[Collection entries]
□ □ □ □ □ □ □

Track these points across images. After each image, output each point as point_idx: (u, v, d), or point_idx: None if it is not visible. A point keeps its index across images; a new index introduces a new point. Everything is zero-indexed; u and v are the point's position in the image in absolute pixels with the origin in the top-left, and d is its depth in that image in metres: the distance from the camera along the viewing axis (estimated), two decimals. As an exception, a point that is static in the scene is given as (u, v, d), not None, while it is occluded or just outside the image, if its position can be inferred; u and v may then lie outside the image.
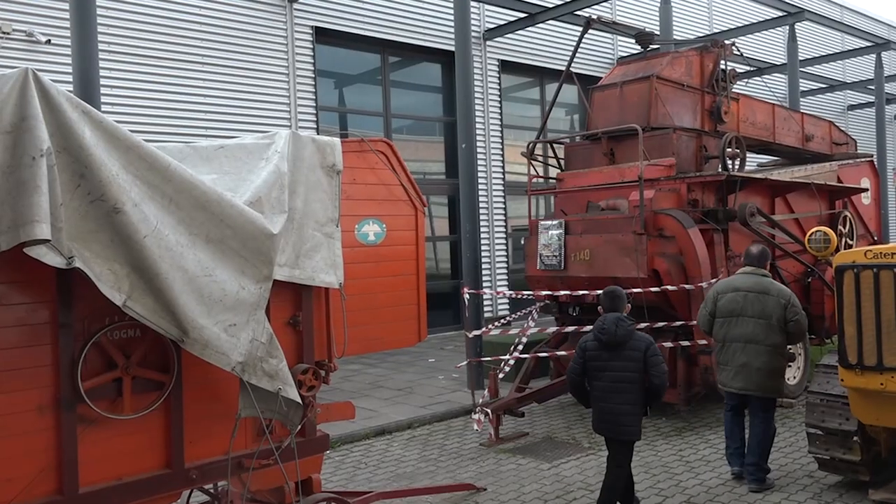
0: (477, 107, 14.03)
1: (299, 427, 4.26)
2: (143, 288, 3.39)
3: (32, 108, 3.02)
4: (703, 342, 7.71)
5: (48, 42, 10.52)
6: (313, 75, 13.40)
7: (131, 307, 3.36)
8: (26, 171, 2.98)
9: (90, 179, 3.18)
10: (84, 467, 3.59)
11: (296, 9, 13.20)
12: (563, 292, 8.26)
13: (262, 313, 3.84)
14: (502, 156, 16.31)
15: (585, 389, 5.21)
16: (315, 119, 13.38)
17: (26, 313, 3.45)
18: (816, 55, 21.16)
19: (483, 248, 14.29)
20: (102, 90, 8.19)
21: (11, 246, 3.00)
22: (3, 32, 10.27)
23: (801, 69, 19.03)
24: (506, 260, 16.35)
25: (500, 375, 8.29)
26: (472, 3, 12.14)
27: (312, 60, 13.41)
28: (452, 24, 10.88)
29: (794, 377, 8.72)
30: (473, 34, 12.82)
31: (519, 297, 9.06)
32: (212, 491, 4.95)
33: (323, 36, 13.62)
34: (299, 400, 4.05)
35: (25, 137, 2.99)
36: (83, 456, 3.58)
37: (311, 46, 13.41)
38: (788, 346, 8.66)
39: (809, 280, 9.40)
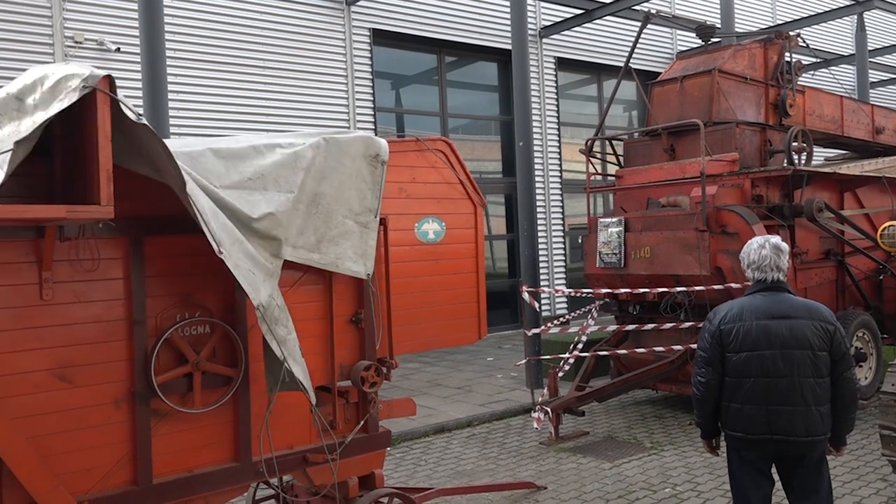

□ □ □ □ □ □ □

▸ **What this task involves**
Please restate the entries word for word. Skip the pictures.

▸ **Answer to this exercise**
Track these points across images. After each image, output each point as point_idx: (u, v, d), or point_idx: None if it is not visible. A point keeps its index across images; a new index introduces a new point. Everything is zero-indexed; u and v are the point's position in the image in absolute pixels with the origin in the top-left, and d is its depth in that image in metres: the distance from the camera along the viewing axis (estimated), two decimals. As an exception, a point that is static in the scene is given as (u, v, d), not None, while it is occluded or just outside the image, if its position can be inferred; u and v may then lie outside the image.
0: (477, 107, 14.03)
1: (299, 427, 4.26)
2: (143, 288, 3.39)
3: (32, 108, 3.02)
4: (703, 342, 7.71)
5: (48, 42, 10.52)
6: (313, 75, 13.40)
7: (131, 307, 3.36)
8: (26, 171, 2.98)
9: (90, 179, 3.18)
10: (84, 467, 3.59)
11: (296, 9, 13.20)
12: (563, 292, 8.26)
13: (262, 313, 3.84)
14: (502, 156, 16.31)
15: (585, 389, 5.21)
16: (315, 119, 13.38)
17: (26, 313, 3.45)
18: (816, 55, 21.16)
19: (483, 248, 14.29)
20: (102, 90, 8.19)
21: (11, 246, 3.00)
22: (3, 32, 10.27)
23: (801, 69, 19.03)
24: (506, 260, 16.35)
25: (500, 375, 8.29)
26: (472, 3, 12.14)
27: (312, 60, 13.41)
28: (452, 24, 10.88)
29: (794, 377, 8.72)
30: (473, 34, 12.82)
31: (519, 297, 9.06)
32: (212, 491, 4.95)
33: (323, 36, 13.62)
34: (299, 400, 4.05)
35: (25, 137, 2.99)
36: (83, 456, 3.58)
37: (311, 46, 13.41)
38: (788, 346, 8.66)
39: (809, 280, 9.40)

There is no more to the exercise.